**Task objective**
From the line containing "88: (1472, 624)" through the last line of the entries below, repeat each line word for word and leave out the rest.

(Absolute pixel coordinate data)
_ _ _

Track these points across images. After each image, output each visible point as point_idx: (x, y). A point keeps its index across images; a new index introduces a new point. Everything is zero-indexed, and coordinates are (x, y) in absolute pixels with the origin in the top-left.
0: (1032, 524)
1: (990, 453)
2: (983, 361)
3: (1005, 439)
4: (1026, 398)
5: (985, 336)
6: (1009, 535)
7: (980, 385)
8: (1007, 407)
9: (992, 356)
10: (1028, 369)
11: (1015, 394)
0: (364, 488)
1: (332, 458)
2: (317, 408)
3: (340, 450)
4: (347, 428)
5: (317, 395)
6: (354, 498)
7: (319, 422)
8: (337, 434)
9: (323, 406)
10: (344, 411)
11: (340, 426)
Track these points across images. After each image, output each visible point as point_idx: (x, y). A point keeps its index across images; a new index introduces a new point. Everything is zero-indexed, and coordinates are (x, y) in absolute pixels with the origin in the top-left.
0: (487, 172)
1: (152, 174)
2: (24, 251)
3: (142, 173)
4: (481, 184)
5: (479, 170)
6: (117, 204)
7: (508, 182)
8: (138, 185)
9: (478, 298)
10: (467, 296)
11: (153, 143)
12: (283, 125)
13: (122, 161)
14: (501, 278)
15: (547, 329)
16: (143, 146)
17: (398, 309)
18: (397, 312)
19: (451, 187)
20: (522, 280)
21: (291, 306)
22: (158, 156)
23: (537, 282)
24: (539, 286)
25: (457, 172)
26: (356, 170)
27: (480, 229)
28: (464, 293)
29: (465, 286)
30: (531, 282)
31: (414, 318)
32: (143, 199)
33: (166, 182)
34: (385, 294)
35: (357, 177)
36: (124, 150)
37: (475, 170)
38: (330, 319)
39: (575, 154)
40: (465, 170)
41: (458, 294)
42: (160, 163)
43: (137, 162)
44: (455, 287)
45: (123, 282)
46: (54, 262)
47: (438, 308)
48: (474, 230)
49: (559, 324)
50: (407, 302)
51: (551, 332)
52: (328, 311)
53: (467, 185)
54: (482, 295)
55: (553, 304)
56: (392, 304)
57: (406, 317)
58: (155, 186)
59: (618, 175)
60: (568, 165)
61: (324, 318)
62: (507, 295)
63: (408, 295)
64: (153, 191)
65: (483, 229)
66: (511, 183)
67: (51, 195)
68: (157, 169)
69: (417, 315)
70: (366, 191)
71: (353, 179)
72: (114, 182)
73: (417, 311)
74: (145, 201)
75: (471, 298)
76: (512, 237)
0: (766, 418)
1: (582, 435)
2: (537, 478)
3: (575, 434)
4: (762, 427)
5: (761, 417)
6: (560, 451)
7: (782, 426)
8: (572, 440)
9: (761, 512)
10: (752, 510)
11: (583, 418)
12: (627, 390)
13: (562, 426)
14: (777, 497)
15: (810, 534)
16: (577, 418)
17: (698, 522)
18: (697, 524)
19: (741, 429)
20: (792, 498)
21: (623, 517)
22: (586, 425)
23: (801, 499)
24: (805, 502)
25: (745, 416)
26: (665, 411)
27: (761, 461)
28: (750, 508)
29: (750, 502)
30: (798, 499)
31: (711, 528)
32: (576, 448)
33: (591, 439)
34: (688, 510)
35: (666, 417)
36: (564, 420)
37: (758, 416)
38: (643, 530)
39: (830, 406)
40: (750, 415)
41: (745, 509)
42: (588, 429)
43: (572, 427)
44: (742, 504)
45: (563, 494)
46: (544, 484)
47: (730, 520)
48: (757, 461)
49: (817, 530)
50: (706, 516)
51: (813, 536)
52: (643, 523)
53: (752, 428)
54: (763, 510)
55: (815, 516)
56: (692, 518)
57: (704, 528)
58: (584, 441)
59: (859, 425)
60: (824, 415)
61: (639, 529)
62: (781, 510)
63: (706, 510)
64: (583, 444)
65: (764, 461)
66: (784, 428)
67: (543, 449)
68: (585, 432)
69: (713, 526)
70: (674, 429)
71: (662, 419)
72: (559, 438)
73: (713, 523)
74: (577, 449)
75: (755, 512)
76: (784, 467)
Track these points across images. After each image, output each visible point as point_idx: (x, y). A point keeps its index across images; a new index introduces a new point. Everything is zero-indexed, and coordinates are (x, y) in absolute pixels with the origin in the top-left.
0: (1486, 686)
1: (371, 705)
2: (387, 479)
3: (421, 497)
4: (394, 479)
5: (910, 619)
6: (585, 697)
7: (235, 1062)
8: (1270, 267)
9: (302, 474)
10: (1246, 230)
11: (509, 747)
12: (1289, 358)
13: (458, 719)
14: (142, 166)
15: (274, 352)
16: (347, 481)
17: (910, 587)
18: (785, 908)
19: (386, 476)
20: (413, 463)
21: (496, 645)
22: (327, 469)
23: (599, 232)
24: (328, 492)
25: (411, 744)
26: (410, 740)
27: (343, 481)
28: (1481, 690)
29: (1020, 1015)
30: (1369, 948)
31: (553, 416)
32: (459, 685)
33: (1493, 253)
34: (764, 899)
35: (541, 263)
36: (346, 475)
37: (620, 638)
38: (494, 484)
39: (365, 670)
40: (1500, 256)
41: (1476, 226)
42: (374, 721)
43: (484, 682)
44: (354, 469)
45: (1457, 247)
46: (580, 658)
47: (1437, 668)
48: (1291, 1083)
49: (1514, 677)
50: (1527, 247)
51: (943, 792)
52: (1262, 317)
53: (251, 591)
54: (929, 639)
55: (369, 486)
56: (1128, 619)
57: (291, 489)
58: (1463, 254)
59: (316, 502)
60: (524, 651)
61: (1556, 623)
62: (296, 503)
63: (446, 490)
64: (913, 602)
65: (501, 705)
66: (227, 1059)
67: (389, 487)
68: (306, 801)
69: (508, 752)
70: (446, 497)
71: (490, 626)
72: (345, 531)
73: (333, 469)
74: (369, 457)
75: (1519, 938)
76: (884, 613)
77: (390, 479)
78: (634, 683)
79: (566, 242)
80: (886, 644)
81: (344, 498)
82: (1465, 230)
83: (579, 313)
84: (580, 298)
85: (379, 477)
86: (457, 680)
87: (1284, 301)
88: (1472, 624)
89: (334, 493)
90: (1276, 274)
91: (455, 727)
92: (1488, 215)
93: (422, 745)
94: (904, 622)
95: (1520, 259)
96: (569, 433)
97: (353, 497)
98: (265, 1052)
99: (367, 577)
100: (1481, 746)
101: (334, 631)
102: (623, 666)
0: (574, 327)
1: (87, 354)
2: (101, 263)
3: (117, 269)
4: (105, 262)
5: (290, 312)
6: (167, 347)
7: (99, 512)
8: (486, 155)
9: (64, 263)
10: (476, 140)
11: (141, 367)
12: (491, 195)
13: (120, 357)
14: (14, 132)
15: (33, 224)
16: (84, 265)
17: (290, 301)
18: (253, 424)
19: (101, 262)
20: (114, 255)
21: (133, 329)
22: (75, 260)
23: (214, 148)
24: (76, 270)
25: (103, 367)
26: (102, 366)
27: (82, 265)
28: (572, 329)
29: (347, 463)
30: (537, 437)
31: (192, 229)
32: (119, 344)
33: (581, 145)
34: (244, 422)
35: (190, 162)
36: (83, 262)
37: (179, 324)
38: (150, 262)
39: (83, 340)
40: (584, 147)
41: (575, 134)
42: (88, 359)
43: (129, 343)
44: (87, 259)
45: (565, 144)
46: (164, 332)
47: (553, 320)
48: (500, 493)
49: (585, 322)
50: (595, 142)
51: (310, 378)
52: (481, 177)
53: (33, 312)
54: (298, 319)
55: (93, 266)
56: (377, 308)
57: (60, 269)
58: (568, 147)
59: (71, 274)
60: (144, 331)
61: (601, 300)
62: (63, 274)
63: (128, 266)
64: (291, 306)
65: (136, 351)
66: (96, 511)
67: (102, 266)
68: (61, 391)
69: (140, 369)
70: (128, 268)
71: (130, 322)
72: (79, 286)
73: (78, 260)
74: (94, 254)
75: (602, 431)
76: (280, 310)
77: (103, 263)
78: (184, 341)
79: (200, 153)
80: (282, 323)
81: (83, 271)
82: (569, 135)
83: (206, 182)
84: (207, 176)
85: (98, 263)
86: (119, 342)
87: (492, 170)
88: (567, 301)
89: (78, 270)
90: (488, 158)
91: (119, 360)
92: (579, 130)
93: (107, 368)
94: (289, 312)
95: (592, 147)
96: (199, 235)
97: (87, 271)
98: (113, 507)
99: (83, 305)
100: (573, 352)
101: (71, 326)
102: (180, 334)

_ _ _

**Worked solution**
88: (1472, 624)
89: (334, 493)
90: (1276, 274)
91: (455, 727)
92: (1488, 215)
93: (422, 745)
94: (904, 622)
95: (1520, 259)
96: (569, 433)
97: (353, 497)
98: (265, 1052)
99: (367, 577)
100: (1481, 746)
101: (334, 631)
102: (623, 666)
0: (574, 327)
1: (87, 354)
2: (101, 263)
3: (117, 269)
4: (105, 262)
5: (290, 312)
6: (167, 347)
7: (99, 512)
8: (486, 155)
9: (64, 263)
10: (476, 140)
11: (141, 367)
12: (491, 195)
13: (120, 357)
14: (14, 132)
15: (33, 224)
16: (84, 265)
17: (290, 301)
18: (253, 424)
19: (101, 262)
20: (114, 255)
21: (133, 329)
22: (75, 260)
23: (214, 148)
24: (76, 270)
25: (103, 367)
26: (102, 366)
27: (82, 265)
28: (572, 329)
29: (347, 463)
30: (537, 437)
31: (192, 229)
32: (119, 344)
33: (581, 145)
34: (244, 422)
35: (190, 162)
36: (83, 262)
37: (179, 324)
38: (150, 262)
39: (83, 340)
40: (584, 147)
41: (575, 134)
42: (88, 359)
43: (129, 343)
44: (87, 259)
45: (565, 144)
46: (164, 332)
47: (553, 320)
48: (500, 493)
49: (585, 322)
50: (595, 142)
51: (310, 378)
52: (481, 177)
53: (33, 312)
54: (298, 319)
55: (93, 266)
56: (377, 308)
57: (60, 269)
58: (568, 147)
59: (71, 274)
60: (144, 331)
61: (601, 300)
62: (63, 274)
63: (128, 266)
64: (291, 306)
65: (136, 351)
66: (96, 511)
67: (102, 266)
68: (61, 391)
69: (140, 369)
70: (128, 268)
71: (130, 322)
72: (79, 286)
73: (78, 260)
74: (94, 254)
75: (602, 431)
76: (280, 310)
77: (103, 263)
78: (184, 341)
79: (200, 153)
80: (282, 323)
81: (83, 271)
82: (569, 135)
83: (206, 182)
84: (207, 176)
85: (98, 263)
86: (119, 342)
87: (492, 170)
88: (567, 301)
89: (78, 270)
90: (488, 158)
91: (119, 360)
92: (579, 130)
93: (107, 368)
94: (289, 312)
95: (592, 147)
96: (199, 235)
97: (87, 271)
98: (113, 507)
99: (83, 305)
100: (573, 352)
101: (71, 326)
102: (180, 334)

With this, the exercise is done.